Please, Harvard, no more billion-dollar buildings in Allston!
Instead, in our sixteenth quarter-century, let’s spend a small fraction of that amount improving the places where so much real learning happens: the 12 undergraduate Houses.
By far the finest and most memorable part of my academic life at Harvard was my three years as a resident tutor. There were a couple dozen of us and if the pay for our work was cheap—room and board and a little cash—for the most part the work itself was good, from such as Barney Frank ’61, J.D. ’77, no less brilliant holding court at a Winthrop House dining table than he was to become in the greater House. We tutors taught as if in seminar: perhaps eight sophomores at a time, a focused reading list, weekly short essays but no exams, ample back-and-forth discussion as we eased the youngsters into their chosen concentration. This back-and-forth continued in the dining hall, in animated conversations both within and outside of our chosen fields of study. These intimate connections created a far better learning environment than did huge lecture halls (to say nothing of “online courses”). Best of all, we encountered, among undergraduates and each other, and absorbed a love of learning for its own sake.

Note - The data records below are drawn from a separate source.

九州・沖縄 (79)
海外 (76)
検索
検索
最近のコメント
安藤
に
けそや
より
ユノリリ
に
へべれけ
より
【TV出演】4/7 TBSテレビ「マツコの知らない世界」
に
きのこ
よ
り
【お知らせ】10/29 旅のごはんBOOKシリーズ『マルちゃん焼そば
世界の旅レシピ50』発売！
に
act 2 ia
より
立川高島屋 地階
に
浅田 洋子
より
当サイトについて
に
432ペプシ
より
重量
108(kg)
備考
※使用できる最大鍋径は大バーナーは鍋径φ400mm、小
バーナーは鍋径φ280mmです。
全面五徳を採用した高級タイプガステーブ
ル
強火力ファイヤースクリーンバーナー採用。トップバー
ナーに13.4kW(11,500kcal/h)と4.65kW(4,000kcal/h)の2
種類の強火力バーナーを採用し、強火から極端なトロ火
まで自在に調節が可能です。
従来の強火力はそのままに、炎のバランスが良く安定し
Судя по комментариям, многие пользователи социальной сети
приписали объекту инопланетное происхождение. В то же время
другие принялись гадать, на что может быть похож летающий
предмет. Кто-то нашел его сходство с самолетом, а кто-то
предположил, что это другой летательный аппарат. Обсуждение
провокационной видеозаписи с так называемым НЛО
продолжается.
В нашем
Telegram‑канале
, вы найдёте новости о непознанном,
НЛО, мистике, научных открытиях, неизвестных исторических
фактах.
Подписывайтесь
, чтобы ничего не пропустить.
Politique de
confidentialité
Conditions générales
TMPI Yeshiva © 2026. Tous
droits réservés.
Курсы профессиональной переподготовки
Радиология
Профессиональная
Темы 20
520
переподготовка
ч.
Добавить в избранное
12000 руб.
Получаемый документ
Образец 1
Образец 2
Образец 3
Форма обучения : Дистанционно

We enabled Harvard to benefit from the “junior-faculty bargain”—our work was far cheaper than that of tenured faculty. My hope is that Harvard will find ways to enhance House culture both to reward this good work and to insure that it, indeed, remains good. So here’s my prescription for the next 25 years:
To begin, each House master should recruit and interview carefully—seeking those few who can explain material clearly and concisely, who can impart an enthusiasm for learning, who can be patient guides to the growth of younger minds, and who have ample energy to devote to all that—then offer chosen candidates a probation year as a nonresident tutor. After that, let the tutees decide!—by secret ballot, at the end of each academic year. Tutors whose work is acclaimed would benefit by promotion from nonresident to resident, by the renewal of their residencies, or by transfer to choicer quarters.
Bright undergraduates and inspiring tutors: that’s plenty of fuel for intellectual ferment. Harvard, let’s invest in more commodious common spaces to encourage these residents to spend more time engaging with one another, in lively talk and long postprandial lingering in dining halls and common rooms. The larger Harvard community can help make these improvements toward tasty and healthful cuisine (thanks a bunch, organic-farming alumni), excellent wine cellars (merci beaucoup, alumni vintners), much improved lighting and furnishings (Danke sehr, School of Design), and better art on the walls (mille grazie, Fogg Museum).
An attractive House environment would compensate tutors for their junior-grade pay. They might also savor spending their Cambridge years in a fine House suite in the Center of Things rather than in some faraway apartment.
I hope to hear something of this sort at Commencement 2036 from graduating seniors: “My House was a true academic community, not a mere dormitory. Half of what I learned at Harvard, I learned there!”
After a long career as an epidemiologist, John Newmeyer, Ph.D. ’70, now practices the art of the dinner party at his Victorian in San Francisco and at Heron Lake Winery in the hills of Napa.